PROVIDED INFORMATION section start

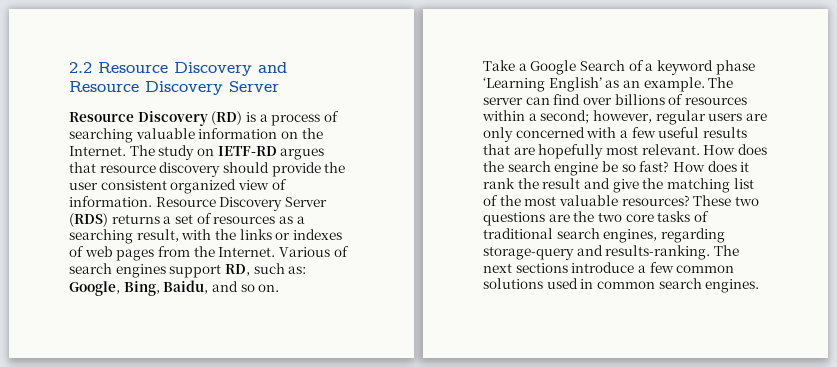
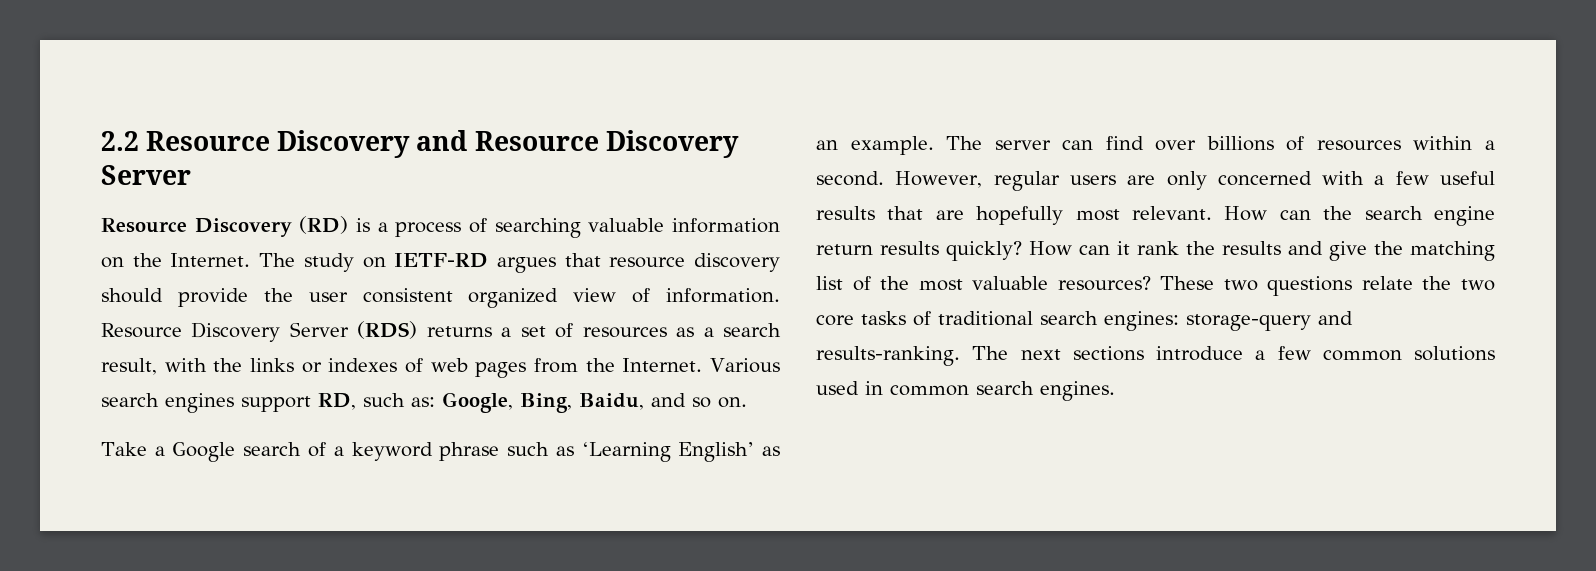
[69,229,133,244] searching -> [723,323,781,337] search
[333,246,349,257] of -> (781, 365) none
[579,60,625,71] Search -> [243,442,302,456] search
[715,60,755,75] phase -> [439,442,574,461] phrase such as
[540,110,652,124] second; however, -> [816,171,983,188] second. However,
[737,144,767,155] does -> [1279,210,1311,220] can
[601,161,737,172] be so fast? How does -> [816,241,1110,261] return results quickly? How can
[542,178,581,189] result -> [1222,241,1281,255] results
[548,214,570,222] are -> [1361,276,1413,290] relate
[603,228,725,243] engines, regarding -> [1104,311,1179,331] engines:

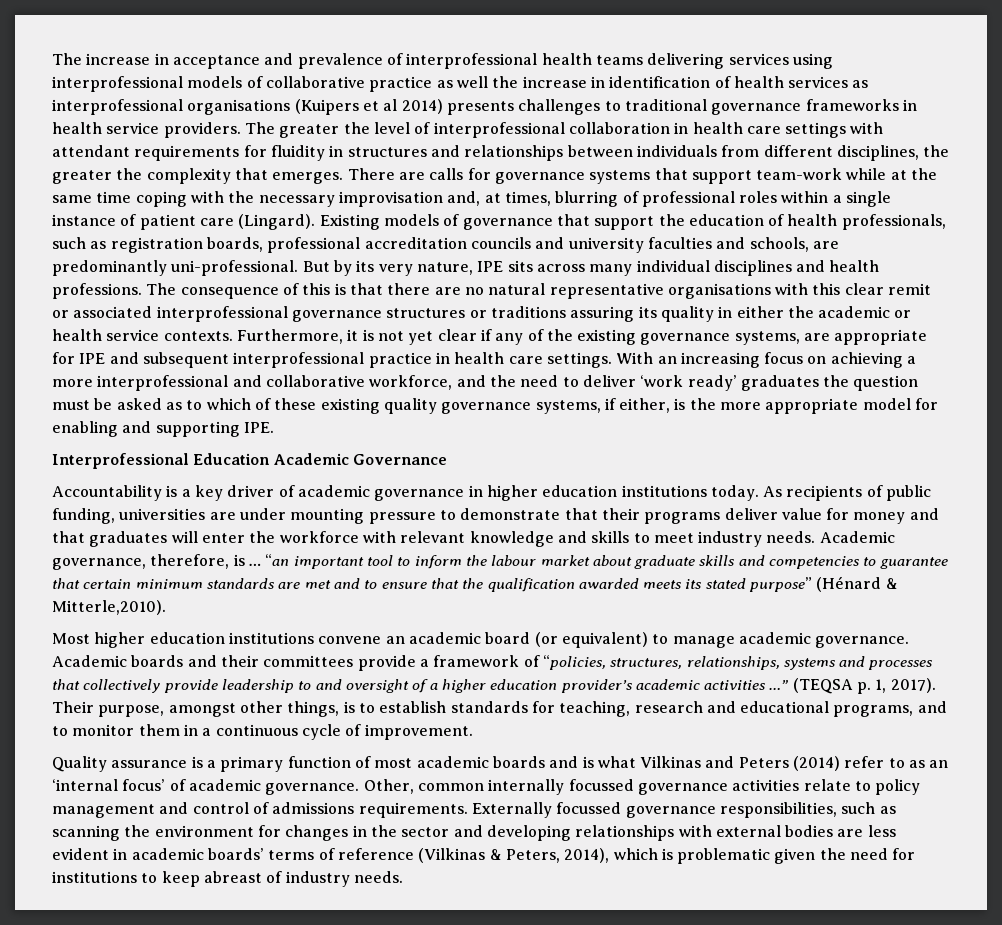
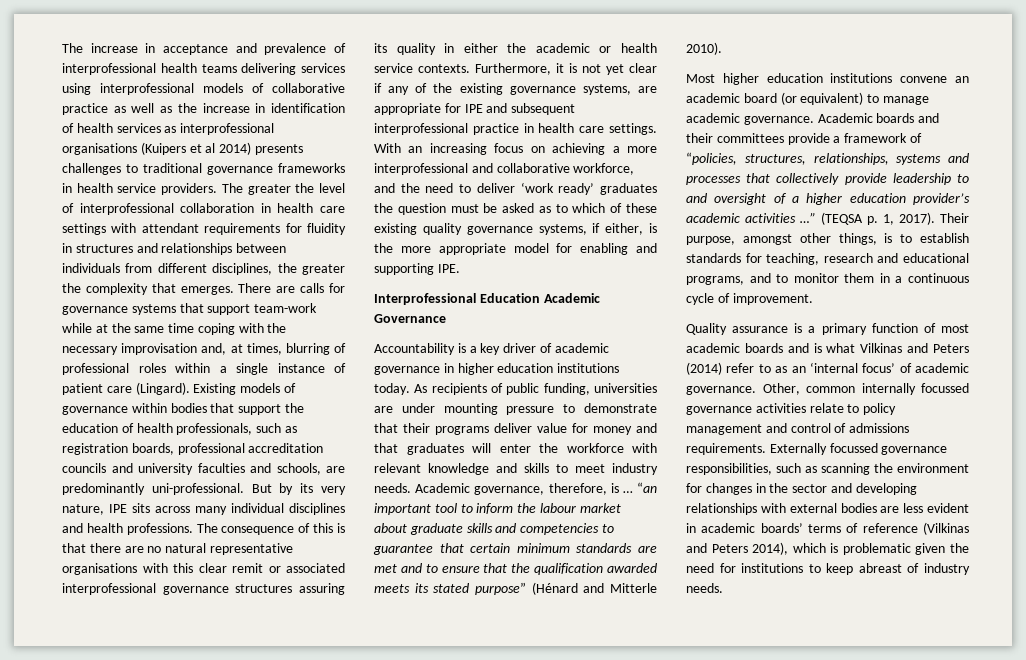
(488, 82) none -> [160,106,173,113] as
(553, 224) none -> [131,403,207,413] within bodies
[469,306,566,318] or traditions -> (293, 588) none
[885,578,898,589] [52,600,166,615] & Mitterle,2010). -> [583,583,657,593] [686,42,722,55] and Mitterle 2010).
[489,849,560,863] & Peters, -> [686,543,748,553] and Peters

PROVIDED INFORMATION section end

- JOB ITEM: Repeat, character for character, the lines of the material above from the line with "[540,110,652,124] second; however, ->" through the line with "[548,214,570,222] are ->".

- WRITTEN REPLY:
[540,110,652,124] second; however, -> [816,171,983,188] second. However,
[737,144,767,155] does -> [1279,210,1311,220] can
[601,161,737,172] be so fast? How does -> [816,241,1110,261] return results quickly? How can
[542,178,581,189] result -> [1222,241,1281,255] results
[548,214,570,222] are -> [1361,276,1413,290] relate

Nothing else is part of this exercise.